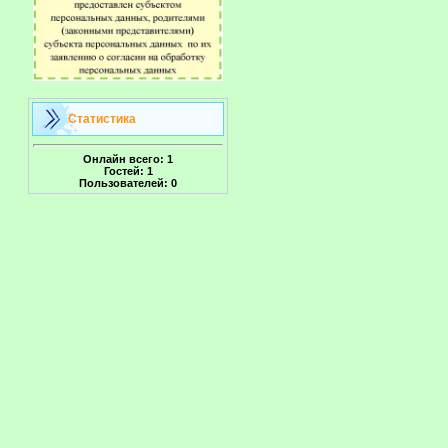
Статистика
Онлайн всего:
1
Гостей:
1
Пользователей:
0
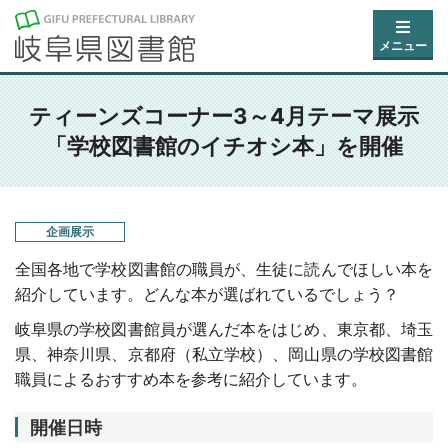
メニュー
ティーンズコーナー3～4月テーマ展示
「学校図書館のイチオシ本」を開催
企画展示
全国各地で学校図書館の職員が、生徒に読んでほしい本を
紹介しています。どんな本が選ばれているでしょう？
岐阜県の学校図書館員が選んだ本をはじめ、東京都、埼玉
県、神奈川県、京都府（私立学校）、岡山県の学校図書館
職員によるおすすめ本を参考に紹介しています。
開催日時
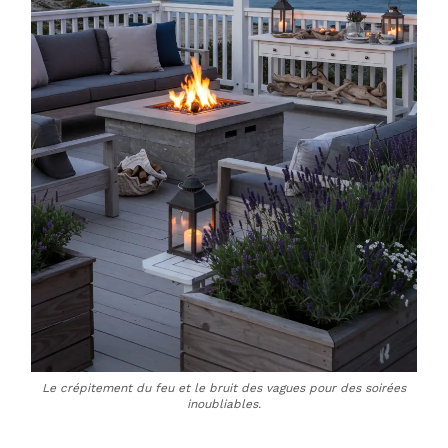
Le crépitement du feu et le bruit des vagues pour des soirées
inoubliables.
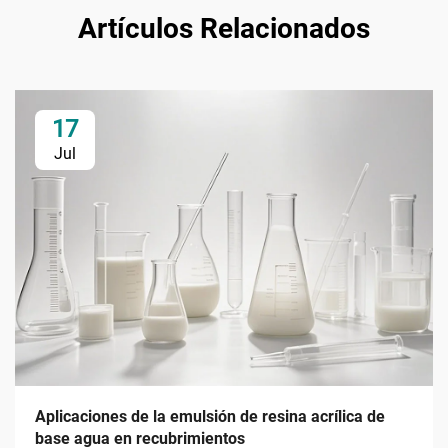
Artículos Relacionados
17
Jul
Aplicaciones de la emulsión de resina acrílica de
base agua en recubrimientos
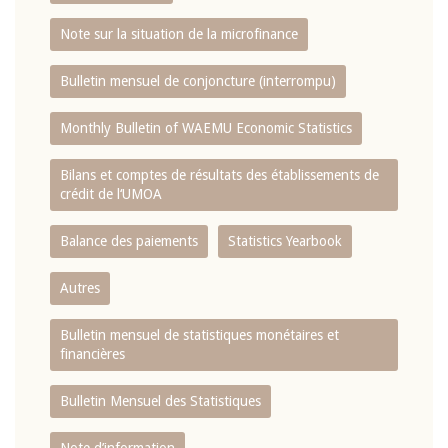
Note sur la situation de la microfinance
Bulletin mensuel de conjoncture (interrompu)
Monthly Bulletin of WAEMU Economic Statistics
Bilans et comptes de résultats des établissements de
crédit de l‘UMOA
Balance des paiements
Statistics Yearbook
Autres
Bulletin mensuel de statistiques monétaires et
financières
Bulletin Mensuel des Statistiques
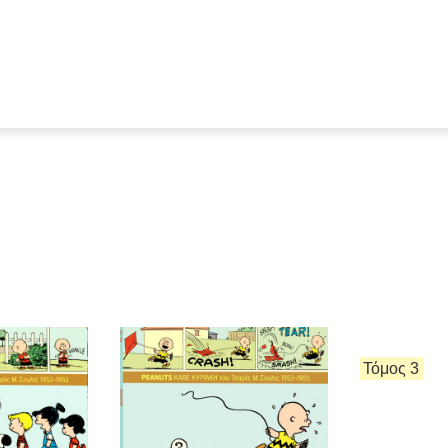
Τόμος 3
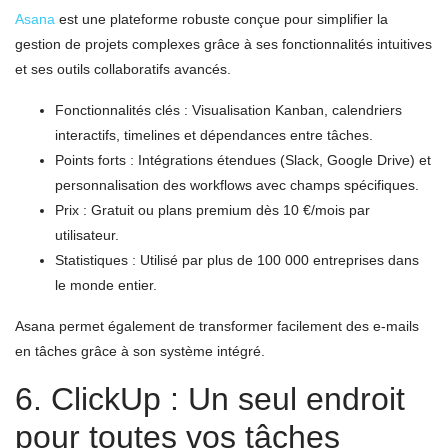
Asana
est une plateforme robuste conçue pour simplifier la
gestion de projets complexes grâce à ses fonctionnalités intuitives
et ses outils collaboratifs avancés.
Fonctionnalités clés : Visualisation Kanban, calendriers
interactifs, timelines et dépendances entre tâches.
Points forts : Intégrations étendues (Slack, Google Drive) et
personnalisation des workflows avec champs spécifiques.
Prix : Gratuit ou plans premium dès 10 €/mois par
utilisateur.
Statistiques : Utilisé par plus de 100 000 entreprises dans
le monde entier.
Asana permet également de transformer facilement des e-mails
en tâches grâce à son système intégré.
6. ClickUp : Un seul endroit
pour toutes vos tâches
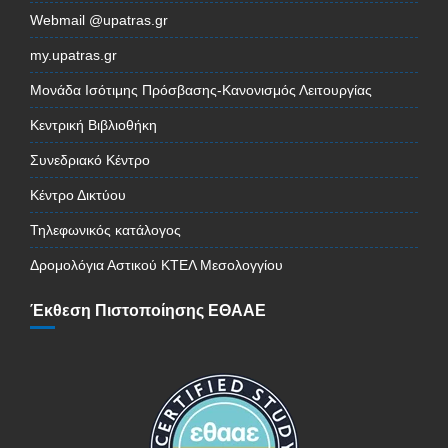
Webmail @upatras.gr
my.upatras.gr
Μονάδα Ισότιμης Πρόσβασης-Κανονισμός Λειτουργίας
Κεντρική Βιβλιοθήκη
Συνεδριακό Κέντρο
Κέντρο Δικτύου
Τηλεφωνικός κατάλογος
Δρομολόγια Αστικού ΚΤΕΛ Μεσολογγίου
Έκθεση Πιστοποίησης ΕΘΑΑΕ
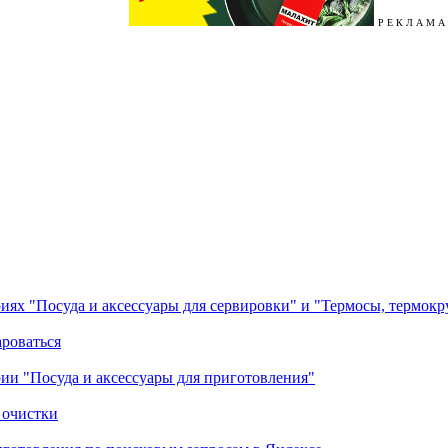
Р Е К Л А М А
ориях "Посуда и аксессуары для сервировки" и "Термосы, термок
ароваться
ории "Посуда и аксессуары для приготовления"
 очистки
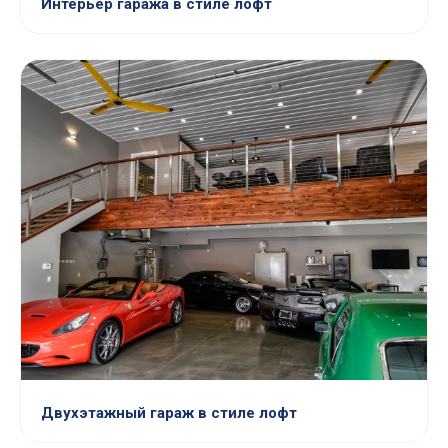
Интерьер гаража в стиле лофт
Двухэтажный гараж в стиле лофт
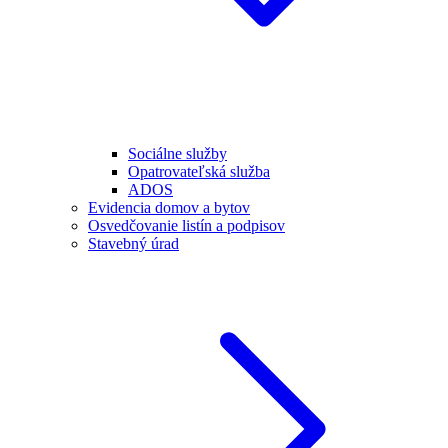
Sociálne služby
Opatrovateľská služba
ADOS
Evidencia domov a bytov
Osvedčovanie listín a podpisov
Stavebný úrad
================================
Print the records exactly and omit all pictures.

Статистика
Онлайн всего:
1
Гостей:
1
Пользователей:
0
メニュー
ティーンズコーナー3～4月テーマ展示
「学校図書館のイチオシ本」を開催
企画展示
全国各地で学校図書館の職員が、生徒に読んでほしい本を
紹介しています。どんな本が選ばれているでしょう？
岐阜県の学校図書館員が選んだ本をはじめ、東京都、埼玉
県、神奈川県、京都府（私立学校）、岡山県の学校図書館
職員によるおすすめ本を参考に紹介しています。
開催日時
Le crépitement du feu et le bruit des vagues pour des soirées
inoubliables.
Artículos Relacionados
17
Jul
Aplicaciones de la emulsión de resina acrílica de
base agua en recubrimientos
Note sur la situation de la microfinance
Bulletin mensuel de conjoncture (interrompu)
Monthly Bulletin of WAEMU Economic Statistics
Bilans et comptes de résultats des établissements de
crédit de l‘UMOA
Balance des paiements
Statistics Yearbook
Autres
Bulletin mensuel de statistiques monétaires et
financières
Bulletin Mensuel des Statistiques
Τόμος 3
Asana
est une plateforme robuste conçue pour simplifier la
gestion de projets complexes grâce à ses fonctionnalités intuitives
et ses outils collaboratifs avancés.
Fonctionnalités clés : Visualisation Kanban, calendriers
interactifs, timelines et dépendances entre tâches.
Points forts : Intégrations étendues (Slack, Google Drive) et
personnalisation des workflows avec champs spécifiques.
Prix : Gratuit ou plans premium dès 10 €/mois par
utilisateur.
Statistiques : Utilisé par plus de 100 000 entreprises dans
le monde entier.
Asana permet également de transformer facilement des e-mails
en tâches grâce à son système intégré.
6. ClickUp : Un seul endroit
pour toutes vos tâches
Webmail @upatras.gr
my.upatras.gr
Μονάδα Ισότιμης Πρόσβασης-Κανονισμός Λειτουργίας
Κεντρική Βιβλιοθήκη
Συνεδριακό Κέντρο
Κέντρο Δικτύου
Τηλεφωνικός κατάλογος
Δρομολόγια Αστικού ΚΤΕΛ Μεσολογγίου
Έκθεση Πιστοποίησης ΕΘΑΑΕ
Р Е К Л А М А
ориях "Посуда и аксессуары для сервировки" и "Термосы, термок
ароваться
ории "Посуда и аксессуары для приготовления"
 очистки
Интерьер гаража в стиле лофт
Двухэтажный гараж в стиле лофт
Sociálne služby
Opatrovateľská služba
ADOS
Evidencia domov a bytov
Osvedčovanie listín a podpisov
Stavebný úrad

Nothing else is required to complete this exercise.